→ EXERCISE: Render each line of the listing below as a JSON array of strings, one string per line, omitting any blank lines.

───── ITEMS

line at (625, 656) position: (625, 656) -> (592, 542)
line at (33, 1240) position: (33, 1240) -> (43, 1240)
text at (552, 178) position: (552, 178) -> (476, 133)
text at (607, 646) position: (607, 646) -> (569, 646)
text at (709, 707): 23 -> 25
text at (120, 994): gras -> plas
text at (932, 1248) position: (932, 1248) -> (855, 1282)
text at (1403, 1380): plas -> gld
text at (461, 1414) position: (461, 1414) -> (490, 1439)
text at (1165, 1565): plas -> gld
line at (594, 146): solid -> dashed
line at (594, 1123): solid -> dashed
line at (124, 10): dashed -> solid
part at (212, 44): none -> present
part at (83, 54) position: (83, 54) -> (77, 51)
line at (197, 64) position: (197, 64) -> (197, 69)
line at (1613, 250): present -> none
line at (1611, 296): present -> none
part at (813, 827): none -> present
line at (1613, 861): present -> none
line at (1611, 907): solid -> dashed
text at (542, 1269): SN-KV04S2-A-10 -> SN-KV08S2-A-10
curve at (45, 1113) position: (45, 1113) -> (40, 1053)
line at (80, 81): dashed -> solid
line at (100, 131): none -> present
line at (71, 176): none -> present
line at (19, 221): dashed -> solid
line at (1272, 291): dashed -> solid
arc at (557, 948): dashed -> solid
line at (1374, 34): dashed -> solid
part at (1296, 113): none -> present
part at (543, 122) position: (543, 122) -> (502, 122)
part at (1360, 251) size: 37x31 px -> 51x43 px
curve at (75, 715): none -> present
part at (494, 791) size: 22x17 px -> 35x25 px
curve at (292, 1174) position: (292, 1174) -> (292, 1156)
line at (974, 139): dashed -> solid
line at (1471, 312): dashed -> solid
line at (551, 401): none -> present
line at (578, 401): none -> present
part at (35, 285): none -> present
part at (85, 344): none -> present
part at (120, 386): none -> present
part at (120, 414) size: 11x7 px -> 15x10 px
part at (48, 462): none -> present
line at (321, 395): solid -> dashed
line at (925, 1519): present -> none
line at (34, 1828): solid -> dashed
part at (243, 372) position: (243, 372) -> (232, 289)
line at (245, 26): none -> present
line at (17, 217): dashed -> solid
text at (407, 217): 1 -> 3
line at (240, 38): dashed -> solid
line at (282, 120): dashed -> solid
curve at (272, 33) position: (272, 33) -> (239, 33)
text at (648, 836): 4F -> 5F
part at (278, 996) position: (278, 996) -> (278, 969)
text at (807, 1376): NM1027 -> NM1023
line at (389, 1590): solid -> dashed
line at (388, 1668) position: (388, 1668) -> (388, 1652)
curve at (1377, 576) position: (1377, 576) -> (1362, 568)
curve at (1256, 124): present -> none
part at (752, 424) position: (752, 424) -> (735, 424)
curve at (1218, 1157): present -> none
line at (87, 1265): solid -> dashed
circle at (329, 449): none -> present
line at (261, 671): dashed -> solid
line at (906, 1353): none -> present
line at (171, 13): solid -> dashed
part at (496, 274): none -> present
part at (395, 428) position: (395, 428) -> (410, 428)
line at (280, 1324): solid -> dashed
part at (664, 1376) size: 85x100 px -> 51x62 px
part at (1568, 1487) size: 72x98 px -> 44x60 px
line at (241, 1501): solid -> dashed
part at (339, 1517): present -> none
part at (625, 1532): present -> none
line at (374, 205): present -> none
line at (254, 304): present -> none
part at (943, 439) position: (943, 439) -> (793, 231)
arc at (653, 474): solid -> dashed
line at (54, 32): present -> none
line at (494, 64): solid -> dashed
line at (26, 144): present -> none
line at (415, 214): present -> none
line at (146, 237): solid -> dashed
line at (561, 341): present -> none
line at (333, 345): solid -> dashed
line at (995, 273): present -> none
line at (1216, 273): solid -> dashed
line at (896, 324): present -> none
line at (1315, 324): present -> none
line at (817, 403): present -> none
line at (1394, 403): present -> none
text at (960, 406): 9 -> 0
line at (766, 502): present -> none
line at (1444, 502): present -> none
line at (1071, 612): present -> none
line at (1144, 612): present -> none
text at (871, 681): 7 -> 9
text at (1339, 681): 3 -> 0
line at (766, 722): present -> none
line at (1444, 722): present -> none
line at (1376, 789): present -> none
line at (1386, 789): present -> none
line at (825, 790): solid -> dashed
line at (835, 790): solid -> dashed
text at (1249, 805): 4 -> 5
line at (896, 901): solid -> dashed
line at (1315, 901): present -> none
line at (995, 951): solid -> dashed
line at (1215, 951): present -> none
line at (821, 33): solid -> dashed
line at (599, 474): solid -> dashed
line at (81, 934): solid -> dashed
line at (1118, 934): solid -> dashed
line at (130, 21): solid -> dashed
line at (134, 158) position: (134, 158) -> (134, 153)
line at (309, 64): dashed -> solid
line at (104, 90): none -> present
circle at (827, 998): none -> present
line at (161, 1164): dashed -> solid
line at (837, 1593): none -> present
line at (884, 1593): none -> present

──────────

→ EXERCISE ANSWER:
[
  "line at (625, 656) position: (625, 656) -> (592, 542)",
  "line at (33, 1240) position: (33, 1240) -> (43, 1240)",
  "text at (552, 178) position: (552, 178) -> (476, 133)",
  "text at (607, 646) position: (607, 646) -> (569, 646)",
  "text at (709, 707): 23 -> 25",
  "text at (120, 994): gras -> plas",
  "text at (932, 1248) position: (932, 1248) -> (855, 1282)",
  "text at (1403, 1380): plas -> gld",
  "text at (461, 1414) position: (461, 1414) -> (490, 1439)",
  "text at (1165, 1565): plas -> gld",
  "line at (594, 146): solid -> dashed",
  "line at (594, 1123): solid -> dashed",
  "line at (124, 10): dashed -> solid",
  "part at (212, 44): none -> present",
  "part at (83, 54) position: (83, 54) -> (77, 51)",
  "line at (197, 64) position: (197, 64) -> (197, 69)",
  "line at (1613, 250): present -> none",
  "line at (1611, 296): present -> none",
  "part at (813, 827): none -> present",
  "line at (1613, 861): present -> none",
  "line at (1611, 907): solid -> dashed",
  "text at (542, 1269): SN-KV04S2-A-10 -> SN-KV08S2-A-10",
  "curve at (45, 1113) position: (45, 1113) -> (40, 1053)",
  "line at (80, 81): dashed -> solid",
  "line at (100, 131): none -> present",
  "line at (71, 176): none -> present",
  "line at (19, 221): dashed -> solid",
  "line at (1272, 291): dashed -> solid",
  "arc at (557, 948): dashed -> solid",
  "line at (1374, 34): dashed -> solid",
  "part at (1296, 113): none -> present",
  "part at (543, 122) position: (543, 122) -> (502, 122)",
  "part at (1360, 251) size: 37x31 px -> 51x43 px",
  "curve at (75, 715): none -> present",
  "part at (494, 791) size: 22x17 px -> 35x25 px",
  "curve at (292, 1174) position: (292, 1174) -> (292, 1156)",
  "line at (974, 139): dashed -> solid",
  "line at (1471, 312): dashed -> solid",
  "line at (551, 401): none -> present",
  "line at (578, 401): none -> present",
  "part at (35, 285): none -> present",
  "part at (85, 344): none -> present",
  "part at (120, 386): none -> present",
  "part at (120, 414) size: 11x7 px -> 15x10 px",
  "part at (48, 462): none -> present",
  "line at (321, 395): solid -> dashed",
  "line at (925, 1519): present -> none",
  "line at (34, 1828): solid -> dashed",
  "part at (243, 372) position: (243, 372) -> (232, 289)",
  "line at (245, 26): none -> present",
  "line at (17, 217): dashed -> solid",
  "text at (407, 217): 1 -> 3",
  "line at (240, 38): dashed -> solid",
  "line at (282, 120): dashed -> solid",
  "curve at (272, 33) position: (272, 33) -> (239, 33)",
  "text at (648, 836): 4F -> 5F",
  "part at (278, 996) position: (278, 996) -> (278, 969)",
  "text at (807, 1376): NM1027 -> NM1023",
  "line at (389, 1590): solid -> dashed",
  "line at (388, 1668) position: (388, 1668) -> (388, 1652)",
  "curve at (1377, 576) position: (1377, 576) -> (1362, 568)",
  "curve at (1256, 124): present -> none",
  "part at (752, 424) position: (752, 424) -> (735, 424)",
  "curve at (1218, 1157): present -> none",
  "line at (87, 1265): solid -> dashed",
  "circle at (329, 449): none -> present",
  "line at (261, 671): dashed -> solid",
  "line at (906, 1353): none -> present",
  "line at (171, 13): solid -> dashed",
  "part at (496, 274): none -> present",
  "part at (395, 428) position: (395, 428) -> (410, 428)",
  "line at (280, 1324): solid -> dashed",
  "part at (664, 1376) size: 85x100 px -> 51x62 px",
  "part at (1568, 1487) size: 72x98 px -> 44x60 px",
  "line at (241, 1501): solid -> dashed",
  "part at (339, 1517): present -> none",
  "part at (625, 1532): present -> none",
  "line at (374, 205): present -> none",
  "line at (254, 304): present -> none",
  "part at (943, 439) position: (943, 439) -> (793, 231)",
  "arc at (653, 474): solid -> dashed",
  "line at (54, 32): present -> none",
  "line at (494, 64): solid -> dashed",
  "line at (26, 144): present -> none",
  "line at (415, 214): present -> none",
  "line at (146, 237): solid -> dashed",
  "line at (561, 341): present -> none",
  "line at (333, 345): solid -> dashed",
  "line at (995, 273): present -> none",
  "line at (1216, 273): solid -> dashed",
  "line at (896, 324): present -> none",
  "line at (1315, 324): present -> none",
  "line at (817, 403): present -> none",
  "line at (1394, 403): present -> none",
  "text at (960, 406): 9 -> 0",
  "line at (766, 502): present -> none",
  "line at (1444, 502): present -> none",
  "line at (1071, 612): present -> none",
  "line at (1144, 612): present -> none",
  "text at (871, 681): 7 -> 9",
  "text at (1339, 681): 3 -> 0",
  "line at (766, 722): present -> none",
  "line at (1444, 722): present -> none",
  "line at (1376, 789): present -> none",
  "line at (1386, 789): present -> none",
  "line at (825, 790): solid -> dashed",
  "line at (835, 790): solid -> dashed",
  "text at (1249, 805): 4 -> 5",
  "line at (896, 901): solid -> dashed",
  "line at (1315, 901): present -> none",
  "line at (995, 951): solid -> dashed",
  "line at (1215, 951): present -> none",
  "line at (821, 33): solid -> dashed",
  "line at (599, 474): solid -> dashed",
  "line at (81, 934): solid -> dashed",
  "line at (1118, 934): solid -> dashed",
  "line at (130, 21): solid -> dashed",
  "line at (134, 158) position: (134, 158) -> (134, 153)",
  "line at (309, 64): dashed -> solid",
  "line at (104, 90): none -> present",
  "circle at (827, 998): none -> present",
  "line at (161, 1164): dashed -> solid",
  "line at (837, 1593): none -> present",
  "line at (884, 1593): none -> present"
]